Lines of data:

>> start

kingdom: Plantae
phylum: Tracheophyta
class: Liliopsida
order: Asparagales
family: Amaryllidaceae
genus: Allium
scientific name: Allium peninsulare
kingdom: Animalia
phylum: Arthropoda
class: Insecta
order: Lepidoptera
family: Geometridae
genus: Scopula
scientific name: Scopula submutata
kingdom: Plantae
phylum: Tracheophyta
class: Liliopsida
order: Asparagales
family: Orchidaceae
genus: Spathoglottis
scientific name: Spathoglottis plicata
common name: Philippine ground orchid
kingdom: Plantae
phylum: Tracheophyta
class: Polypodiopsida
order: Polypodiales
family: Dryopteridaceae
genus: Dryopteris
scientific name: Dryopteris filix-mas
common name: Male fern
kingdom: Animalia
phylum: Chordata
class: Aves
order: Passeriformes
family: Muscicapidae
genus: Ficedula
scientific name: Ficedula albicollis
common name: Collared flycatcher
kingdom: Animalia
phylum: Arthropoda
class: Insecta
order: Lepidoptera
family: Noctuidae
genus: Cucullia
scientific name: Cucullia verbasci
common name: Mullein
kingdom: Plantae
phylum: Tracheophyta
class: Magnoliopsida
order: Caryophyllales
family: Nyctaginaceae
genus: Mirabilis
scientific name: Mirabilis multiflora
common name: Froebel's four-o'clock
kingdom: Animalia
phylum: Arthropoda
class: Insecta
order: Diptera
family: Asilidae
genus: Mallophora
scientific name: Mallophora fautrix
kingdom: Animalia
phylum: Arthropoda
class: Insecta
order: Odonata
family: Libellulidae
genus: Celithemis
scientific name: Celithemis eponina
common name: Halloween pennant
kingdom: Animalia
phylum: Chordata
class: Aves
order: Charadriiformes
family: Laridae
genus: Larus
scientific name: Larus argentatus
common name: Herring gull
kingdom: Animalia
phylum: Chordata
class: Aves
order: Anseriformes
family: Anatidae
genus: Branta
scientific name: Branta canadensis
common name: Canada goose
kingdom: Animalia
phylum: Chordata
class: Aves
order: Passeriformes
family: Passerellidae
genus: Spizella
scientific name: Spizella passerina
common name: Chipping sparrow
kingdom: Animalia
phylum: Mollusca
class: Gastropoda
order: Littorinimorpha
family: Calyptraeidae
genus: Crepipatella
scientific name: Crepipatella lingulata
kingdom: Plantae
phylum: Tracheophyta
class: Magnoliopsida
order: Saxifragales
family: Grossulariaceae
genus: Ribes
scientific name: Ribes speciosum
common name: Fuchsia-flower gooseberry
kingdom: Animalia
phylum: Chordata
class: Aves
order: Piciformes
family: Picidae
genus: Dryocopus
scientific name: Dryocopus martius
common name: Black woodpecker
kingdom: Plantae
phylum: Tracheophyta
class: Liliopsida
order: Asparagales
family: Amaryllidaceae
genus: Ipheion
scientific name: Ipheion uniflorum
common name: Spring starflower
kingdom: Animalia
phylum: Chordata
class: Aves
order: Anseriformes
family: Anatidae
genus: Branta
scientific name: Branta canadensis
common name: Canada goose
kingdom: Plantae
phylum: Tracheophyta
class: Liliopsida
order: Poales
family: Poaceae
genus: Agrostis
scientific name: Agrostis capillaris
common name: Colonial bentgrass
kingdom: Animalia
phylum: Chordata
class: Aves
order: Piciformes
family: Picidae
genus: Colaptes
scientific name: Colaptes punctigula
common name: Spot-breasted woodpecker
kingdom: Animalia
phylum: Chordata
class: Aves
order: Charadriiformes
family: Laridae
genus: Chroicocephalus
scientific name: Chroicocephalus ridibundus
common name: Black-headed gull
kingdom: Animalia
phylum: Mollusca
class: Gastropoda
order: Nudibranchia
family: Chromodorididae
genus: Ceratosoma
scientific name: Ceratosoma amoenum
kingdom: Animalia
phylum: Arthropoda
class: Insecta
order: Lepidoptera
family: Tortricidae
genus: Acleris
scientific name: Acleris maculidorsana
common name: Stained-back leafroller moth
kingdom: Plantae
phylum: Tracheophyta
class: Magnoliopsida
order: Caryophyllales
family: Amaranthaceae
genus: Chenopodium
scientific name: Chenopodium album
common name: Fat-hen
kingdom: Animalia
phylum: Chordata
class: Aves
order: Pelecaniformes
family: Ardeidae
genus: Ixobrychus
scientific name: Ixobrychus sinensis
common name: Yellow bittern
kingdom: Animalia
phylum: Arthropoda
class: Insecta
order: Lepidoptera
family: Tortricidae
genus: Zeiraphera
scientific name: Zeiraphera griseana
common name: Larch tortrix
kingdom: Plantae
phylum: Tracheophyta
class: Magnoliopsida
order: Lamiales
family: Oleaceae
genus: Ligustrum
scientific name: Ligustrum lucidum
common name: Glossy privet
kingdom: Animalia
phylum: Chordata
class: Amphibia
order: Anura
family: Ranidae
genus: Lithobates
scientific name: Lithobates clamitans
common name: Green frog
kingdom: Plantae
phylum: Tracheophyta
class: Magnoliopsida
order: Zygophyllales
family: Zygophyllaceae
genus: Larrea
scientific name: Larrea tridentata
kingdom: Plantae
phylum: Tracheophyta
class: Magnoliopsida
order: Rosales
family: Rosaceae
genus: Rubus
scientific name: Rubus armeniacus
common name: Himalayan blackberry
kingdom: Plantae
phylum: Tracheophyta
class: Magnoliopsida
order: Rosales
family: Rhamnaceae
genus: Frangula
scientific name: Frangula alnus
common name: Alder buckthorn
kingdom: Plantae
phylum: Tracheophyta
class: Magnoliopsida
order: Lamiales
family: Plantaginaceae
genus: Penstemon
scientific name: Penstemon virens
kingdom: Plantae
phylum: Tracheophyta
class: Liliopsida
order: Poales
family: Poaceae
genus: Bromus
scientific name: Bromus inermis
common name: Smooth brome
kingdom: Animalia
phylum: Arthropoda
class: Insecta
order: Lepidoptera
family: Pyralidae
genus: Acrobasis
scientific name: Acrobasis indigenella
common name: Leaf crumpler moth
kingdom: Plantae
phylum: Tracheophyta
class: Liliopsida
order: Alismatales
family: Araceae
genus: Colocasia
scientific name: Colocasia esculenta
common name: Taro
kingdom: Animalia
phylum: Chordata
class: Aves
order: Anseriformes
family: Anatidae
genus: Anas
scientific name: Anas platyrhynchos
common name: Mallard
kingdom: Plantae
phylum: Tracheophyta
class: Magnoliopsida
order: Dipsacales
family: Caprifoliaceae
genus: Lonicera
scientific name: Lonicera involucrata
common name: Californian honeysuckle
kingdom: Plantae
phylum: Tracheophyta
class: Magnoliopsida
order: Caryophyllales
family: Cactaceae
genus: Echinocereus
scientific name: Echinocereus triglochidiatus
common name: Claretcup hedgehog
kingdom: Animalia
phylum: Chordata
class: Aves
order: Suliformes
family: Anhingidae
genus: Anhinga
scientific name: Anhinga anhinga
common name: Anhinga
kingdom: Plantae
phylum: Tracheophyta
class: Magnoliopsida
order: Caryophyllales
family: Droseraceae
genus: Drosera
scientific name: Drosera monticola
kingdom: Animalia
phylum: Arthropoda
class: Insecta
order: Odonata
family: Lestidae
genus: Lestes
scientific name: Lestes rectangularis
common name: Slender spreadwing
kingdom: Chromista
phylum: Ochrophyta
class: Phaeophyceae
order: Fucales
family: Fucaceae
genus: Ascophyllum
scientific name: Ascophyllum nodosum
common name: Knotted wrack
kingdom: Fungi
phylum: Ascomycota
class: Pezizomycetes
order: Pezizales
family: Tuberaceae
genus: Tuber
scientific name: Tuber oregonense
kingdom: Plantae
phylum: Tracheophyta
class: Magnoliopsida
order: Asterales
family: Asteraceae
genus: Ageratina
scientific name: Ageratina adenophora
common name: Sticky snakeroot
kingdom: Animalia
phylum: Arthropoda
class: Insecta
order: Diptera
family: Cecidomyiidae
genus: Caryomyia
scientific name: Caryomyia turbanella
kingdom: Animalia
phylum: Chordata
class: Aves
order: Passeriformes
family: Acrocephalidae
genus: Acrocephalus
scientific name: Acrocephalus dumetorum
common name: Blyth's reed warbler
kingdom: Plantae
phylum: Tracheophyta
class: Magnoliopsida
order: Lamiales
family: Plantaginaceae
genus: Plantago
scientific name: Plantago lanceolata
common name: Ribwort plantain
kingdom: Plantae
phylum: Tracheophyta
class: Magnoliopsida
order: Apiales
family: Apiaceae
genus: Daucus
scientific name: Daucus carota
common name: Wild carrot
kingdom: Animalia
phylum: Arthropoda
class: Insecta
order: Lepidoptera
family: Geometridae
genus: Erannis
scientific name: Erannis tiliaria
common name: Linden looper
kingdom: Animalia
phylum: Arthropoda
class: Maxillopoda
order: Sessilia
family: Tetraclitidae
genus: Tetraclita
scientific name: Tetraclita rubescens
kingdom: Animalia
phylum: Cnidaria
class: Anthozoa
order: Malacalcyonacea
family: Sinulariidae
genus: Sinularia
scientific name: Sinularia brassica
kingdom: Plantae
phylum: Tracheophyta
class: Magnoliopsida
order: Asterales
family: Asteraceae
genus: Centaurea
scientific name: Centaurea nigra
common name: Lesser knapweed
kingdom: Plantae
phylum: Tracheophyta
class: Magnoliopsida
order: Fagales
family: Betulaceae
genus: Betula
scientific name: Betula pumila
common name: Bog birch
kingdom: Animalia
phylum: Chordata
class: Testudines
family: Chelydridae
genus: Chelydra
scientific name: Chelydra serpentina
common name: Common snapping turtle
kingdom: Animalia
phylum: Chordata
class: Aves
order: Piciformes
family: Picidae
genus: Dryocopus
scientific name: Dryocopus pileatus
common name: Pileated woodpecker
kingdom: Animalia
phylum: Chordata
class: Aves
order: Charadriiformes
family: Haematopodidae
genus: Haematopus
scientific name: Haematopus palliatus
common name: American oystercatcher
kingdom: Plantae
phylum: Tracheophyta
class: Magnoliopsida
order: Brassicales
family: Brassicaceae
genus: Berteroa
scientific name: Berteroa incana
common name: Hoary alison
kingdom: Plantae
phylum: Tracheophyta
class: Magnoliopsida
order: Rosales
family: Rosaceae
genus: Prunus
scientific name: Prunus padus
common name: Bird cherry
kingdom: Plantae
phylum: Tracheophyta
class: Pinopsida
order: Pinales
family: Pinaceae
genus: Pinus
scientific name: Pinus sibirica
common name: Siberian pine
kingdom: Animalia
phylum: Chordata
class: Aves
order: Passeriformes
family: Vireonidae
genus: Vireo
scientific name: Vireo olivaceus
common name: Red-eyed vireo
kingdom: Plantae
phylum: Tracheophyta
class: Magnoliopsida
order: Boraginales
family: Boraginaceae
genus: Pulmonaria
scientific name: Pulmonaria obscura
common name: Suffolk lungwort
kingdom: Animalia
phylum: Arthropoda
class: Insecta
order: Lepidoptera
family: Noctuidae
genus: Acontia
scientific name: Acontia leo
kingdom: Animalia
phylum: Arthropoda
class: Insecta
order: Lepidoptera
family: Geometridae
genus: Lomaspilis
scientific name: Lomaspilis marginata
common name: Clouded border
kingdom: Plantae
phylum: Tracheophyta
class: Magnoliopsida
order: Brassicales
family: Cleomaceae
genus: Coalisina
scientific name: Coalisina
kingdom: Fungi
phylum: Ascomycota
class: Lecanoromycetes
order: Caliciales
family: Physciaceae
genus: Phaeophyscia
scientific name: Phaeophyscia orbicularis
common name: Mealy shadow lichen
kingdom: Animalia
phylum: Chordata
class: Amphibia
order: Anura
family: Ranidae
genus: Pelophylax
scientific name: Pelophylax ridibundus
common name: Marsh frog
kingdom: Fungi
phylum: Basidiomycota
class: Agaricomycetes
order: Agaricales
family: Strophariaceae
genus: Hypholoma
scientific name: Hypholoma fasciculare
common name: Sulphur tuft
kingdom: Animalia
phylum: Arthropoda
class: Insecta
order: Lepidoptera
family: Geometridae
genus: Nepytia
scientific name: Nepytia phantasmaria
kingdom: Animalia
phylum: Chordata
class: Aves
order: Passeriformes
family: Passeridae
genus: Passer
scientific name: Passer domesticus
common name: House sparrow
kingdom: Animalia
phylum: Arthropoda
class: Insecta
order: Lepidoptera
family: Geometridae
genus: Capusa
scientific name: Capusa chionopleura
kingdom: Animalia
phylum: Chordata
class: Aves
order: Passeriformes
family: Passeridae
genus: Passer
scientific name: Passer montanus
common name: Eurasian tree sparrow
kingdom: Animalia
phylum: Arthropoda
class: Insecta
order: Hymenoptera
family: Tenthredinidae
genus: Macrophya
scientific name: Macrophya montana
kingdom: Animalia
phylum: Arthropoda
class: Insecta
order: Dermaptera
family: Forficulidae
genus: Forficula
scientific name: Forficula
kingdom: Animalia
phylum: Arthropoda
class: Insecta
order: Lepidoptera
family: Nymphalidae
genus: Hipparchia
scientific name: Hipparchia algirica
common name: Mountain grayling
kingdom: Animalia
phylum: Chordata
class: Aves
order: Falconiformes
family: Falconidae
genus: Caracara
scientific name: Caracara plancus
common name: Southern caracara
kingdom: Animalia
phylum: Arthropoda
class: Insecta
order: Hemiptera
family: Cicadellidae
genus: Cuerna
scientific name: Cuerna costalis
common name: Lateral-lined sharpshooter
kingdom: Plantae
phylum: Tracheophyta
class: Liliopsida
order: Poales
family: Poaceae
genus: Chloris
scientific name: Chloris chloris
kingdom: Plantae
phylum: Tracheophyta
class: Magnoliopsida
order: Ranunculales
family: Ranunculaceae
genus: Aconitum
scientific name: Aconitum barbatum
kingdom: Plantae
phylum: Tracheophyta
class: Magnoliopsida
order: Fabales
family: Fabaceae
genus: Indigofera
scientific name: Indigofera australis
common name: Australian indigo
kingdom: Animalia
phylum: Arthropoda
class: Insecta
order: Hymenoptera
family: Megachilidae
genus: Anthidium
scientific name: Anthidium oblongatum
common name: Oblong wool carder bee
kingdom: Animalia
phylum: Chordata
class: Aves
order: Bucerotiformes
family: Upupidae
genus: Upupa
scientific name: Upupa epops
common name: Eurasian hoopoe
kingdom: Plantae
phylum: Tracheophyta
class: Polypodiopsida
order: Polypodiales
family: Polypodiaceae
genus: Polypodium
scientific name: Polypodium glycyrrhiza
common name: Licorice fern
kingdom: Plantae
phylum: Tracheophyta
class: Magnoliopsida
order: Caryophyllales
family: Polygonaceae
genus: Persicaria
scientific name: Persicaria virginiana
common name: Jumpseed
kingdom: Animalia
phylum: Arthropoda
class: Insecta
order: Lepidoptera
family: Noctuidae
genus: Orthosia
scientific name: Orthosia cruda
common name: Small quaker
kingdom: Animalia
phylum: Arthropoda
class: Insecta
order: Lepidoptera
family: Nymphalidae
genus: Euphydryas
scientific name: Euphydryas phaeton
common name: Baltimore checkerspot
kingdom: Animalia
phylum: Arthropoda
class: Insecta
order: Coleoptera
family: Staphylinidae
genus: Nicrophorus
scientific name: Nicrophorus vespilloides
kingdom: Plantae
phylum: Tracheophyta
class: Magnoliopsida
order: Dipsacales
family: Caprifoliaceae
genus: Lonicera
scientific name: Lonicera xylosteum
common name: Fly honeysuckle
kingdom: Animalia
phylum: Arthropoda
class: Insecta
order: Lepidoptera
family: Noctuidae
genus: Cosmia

>> end

Exercise description: Reproduce only the part that opens with the line containing "genus: Hipparchia" and closes with the line containing "genus: Persicaria", replacing "common name" with "vernacular name" and leaving everything else unchanged.

Output of the task:
genus: Hipparchia
scientific name: Hipparchia algirica
vernacular name: Mountain grayling
kingdom: Animalia
phylum: Chordata
class: Aves
order: Falconiformes
family: Falconidae
genus: Caracara
scientific name: Caracara plancus
vernacular name: Southern caracara
kingdom: Animalia
phylum: Arthropoda
class: Insecta
order: Hemiptera
family: Cicadellidae
genus: Cuerna
scientific name: Cuerna costalis
vernacular name: Lateral-lined sharpshooter
kingdom: Plantae
phylum: Tracheophyta
class: Liliopsida
order: Poales
family: Poaceae
genus: Chloris
scientific name: Chloris chloris
kingdom: Plantae
phylum: Tracheophyta
class: Magnoliopsida
order: Ranunculales
family: Ranunculaceae
genus: Aconitum
scientific name: Aconitum barbatum
kingdom: Plantae
phylum: Tracheophyta
class: Magnoliopsida
order: Fabales
family: Fabaceae
genus: Indigofera
scientific name: Indigofera australis
vernacular name: Australian indigo
kingdom: Animalia
phylum: Arthropoda
class: Insecta
order: Hymenoptera
family: Megachilidae
genus: Anthidium
scientific name: Anthidium oblongatum
vernacular name: Oblong wool carder bee
kingdom: Animalia
phylum: Chordata
class: Aves
order: Bucerotiformes
family: Upupidae
genus: Upupa
scientific name: Upupa epops
vernacular name: Eurasian hoopoe
kingdom: Plantae
phylum: Tracheophyta
class: Polypodiopsida
order: Polypodiales
family: Polypodiaceae
genus: Polypodium
scientific name: Polypodium glycyrrhiza
vernacular name: Licorice fern
kingdom: Plantae
phylum: Tracheophyta
class: Magnoliopsida
order: Caryophyllales
family: Polygonaceae
genus: Persicaria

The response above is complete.